Balıkçının avlanmak için denize bırakıp, fırtına nedeniyle şamandıra kopması, kayalığa takılması üzere nedenlerde deniz içinde kalan ağların, ‘hayalet ağ’ olarak isimlendirildiğini aktaran Prof. Dr. Gökoğlu, ağların vakit zaman deniz araçlarının pervanesinin kesmesi ya da misinaların kayalara takılıp kopması üzere nedenlerle deniz tabanında kalabildiğini söyledi. Prof. Dr. Gökoğlu, “Hayalet ağlar denizde kaldığı sürece etkin olarak deniz canlılarını tutmaya devam ediyor. Daima doğayı tüketiyor. Ağa takılan balığı yemeye gelen deniz kaplumbağası, fok, yunus da hayalet ağa takılıyor” diye konuştu.

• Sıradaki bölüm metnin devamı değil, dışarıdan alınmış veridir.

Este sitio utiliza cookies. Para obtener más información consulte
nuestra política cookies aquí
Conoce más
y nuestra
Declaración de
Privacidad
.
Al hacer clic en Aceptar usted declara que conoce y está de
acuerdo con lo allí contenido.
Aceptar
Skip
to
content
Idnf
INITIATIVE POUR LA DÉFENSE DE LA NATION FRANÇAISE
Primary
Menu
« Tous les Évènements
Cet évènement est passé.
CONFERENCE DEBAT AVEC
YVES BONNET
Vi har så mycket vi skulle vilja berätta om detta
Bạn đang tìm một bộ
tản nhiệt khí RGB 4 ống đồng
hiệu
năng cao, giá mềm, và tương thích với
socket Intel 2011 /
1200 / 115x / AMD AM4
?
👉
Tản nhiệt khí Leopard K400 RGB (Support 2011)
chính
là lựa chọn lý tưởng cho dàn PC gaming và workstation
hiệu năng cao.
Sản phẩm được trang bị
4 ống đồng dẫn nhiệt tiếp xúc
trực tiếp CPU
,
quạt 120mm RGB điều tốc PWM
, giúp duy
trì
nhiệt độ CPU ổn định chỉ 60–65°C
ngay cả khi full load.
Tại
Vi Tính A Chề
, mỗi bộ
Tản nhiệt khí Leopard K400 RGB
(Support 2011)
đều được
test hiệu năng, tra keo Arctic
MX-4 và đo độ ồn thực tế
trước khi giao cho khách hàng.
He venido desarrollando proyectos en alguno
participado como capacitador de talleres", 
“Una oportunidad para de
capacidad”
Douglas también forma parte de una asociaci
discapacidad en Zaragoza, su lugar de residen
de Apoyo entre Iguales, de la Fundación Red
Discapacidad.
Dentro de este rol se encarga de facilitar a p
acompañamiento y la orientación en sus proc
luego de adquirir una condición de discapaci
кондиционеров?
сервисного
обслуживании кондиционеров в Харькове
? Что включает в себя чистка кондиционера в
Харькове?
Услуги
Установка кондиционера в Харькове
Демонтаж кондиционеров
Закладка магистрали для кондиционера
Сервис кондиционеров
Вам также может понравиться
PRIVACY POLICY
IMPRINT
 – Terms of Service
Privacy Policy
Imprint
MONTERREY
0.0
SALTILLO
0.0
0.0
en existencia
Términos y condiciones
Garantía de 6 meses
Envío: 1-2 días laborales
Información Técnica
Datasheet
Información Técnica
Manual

Öğrencileriyle dalışlarda gördükleri hayalet ağları deniz tabanından, kayalıklardan aldıklarını vurgulayan Prof. Dr. Gökoğlu, geçen aylarda Beldibi açıklarında 1 kilometre uzunluğunda hayalet ağı çıkardıklarını söyledi. Prof. Dr. Mehmet Gökoğlu, Side açıklarındaki dalışta da çıkardıkları hayalet ağda 5 tane deniz kaplumbağası ve yüzlerce balığı meyyit görmenin hüznünü uzun mühlet yaşadığını lisana getirdi.
Deniz tabanındaki misinaların, ağların uzun yıllar çürümeden etrafa ziyan verdiğine dikkat çeken Prof. Dr. Gökoğlu, “Misina, ağlar 600 yıl çürümeden kalıyor. Su altında ısı değişimi fazla olmadığı için ağlar çürümüyor ve uzun müddet kalıyor. Misina ağların kayalara takıldığı yerde yengeç ıstakoz üzere canlılar takılıyor ve ölüyor. Hayalet ağlar doğayı tükettiği için deniz tabanından toplanması gerekiyor” diye konuştu.